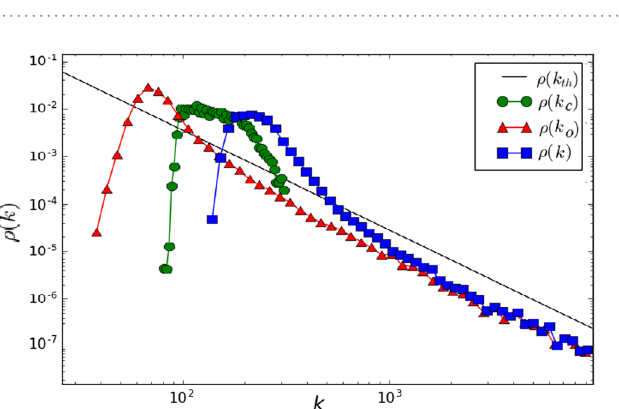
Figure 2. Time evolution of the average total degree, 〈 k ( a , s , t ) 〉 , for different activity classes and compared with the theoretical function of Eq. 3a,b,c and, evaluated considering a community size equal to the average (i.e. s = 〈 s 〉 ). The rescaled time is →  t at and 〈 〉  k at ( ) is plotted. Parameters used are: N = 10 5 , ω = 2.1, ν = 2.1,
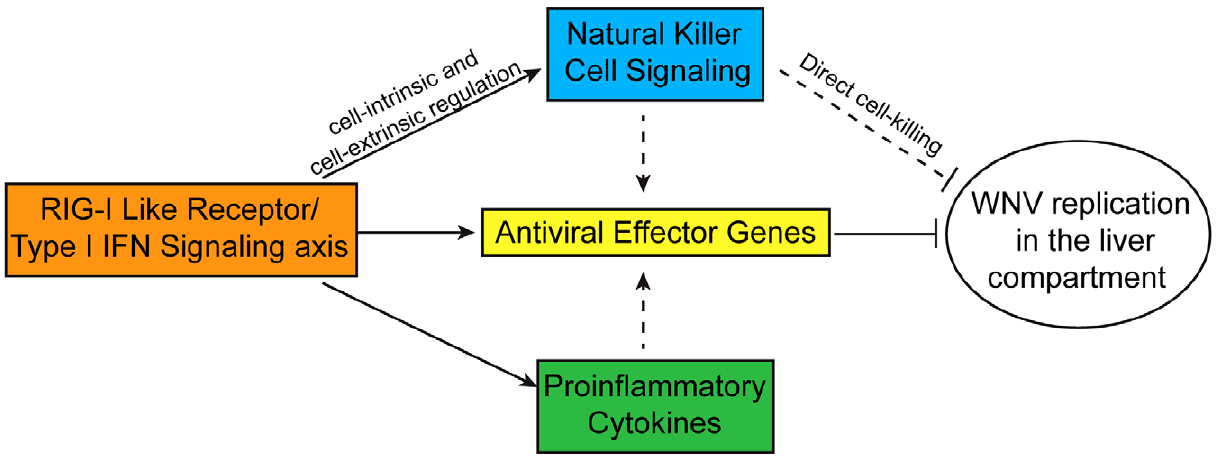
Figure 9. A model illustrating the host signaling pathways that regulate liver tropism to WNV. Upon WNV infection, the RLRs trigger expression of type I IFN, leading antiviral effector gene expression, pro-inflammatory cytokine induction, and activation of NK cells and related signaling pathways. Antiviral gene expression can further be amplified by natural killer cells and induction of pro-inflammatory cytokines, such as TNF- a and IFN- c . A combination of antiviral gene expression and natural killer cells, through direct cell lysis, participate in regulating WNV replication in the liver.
+ + +
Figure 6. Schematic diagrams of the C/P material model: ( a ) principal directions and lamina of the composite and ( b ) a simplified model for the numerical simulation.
+ + +
Exercise requirements:
Among the entries, how many lines carry "model"? Reply with a number and nothing else.

Exercise result:
2